• [WORK TO BE COMPLETED]: Return exactly, with nothing added, the lines from the one that contains "expecting to make" through the end of the listing below, pictures excluded.

=== Section Start ===

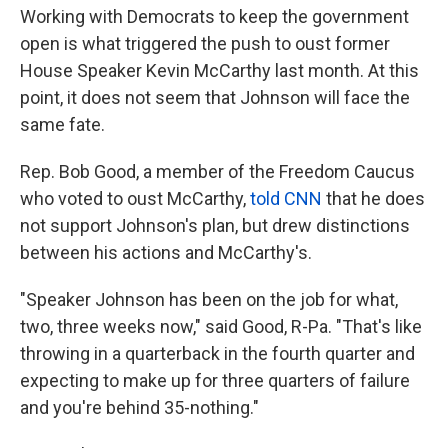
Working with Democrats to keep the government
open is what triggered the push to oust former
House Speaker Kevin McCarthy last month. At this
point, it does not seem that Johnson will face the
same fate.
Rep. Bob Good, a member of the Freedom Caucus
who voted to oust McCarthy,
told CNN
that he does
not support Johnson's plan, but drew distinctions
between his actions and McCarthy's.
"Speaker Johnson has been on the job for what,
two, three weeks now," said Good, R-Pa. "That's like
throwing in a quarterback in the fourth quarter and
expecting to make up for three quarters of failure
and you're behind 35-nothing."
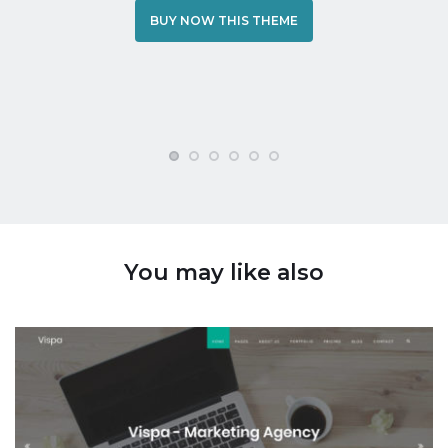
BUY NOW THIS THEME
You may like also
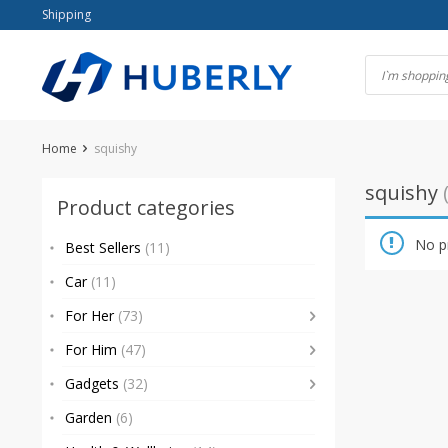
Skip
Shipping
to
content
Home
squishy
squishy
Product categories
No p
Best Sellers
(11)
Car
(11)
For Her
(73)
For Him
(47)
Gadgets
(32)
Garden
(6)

=== Section End ===

• [RESULT OF THIS TASK]:
expecting to make up for three quarters of failure
and you're behind 35-nothing."
BUY NOW THIS THEME
You may like also
Skip
Shipping
to
content
Home
squishy
squishy
Product categories
No p
Best Sellers
(11)
Car
(11)
For Her
(73)
For Him
(47)
Gadgets
(32)
Garden
(6)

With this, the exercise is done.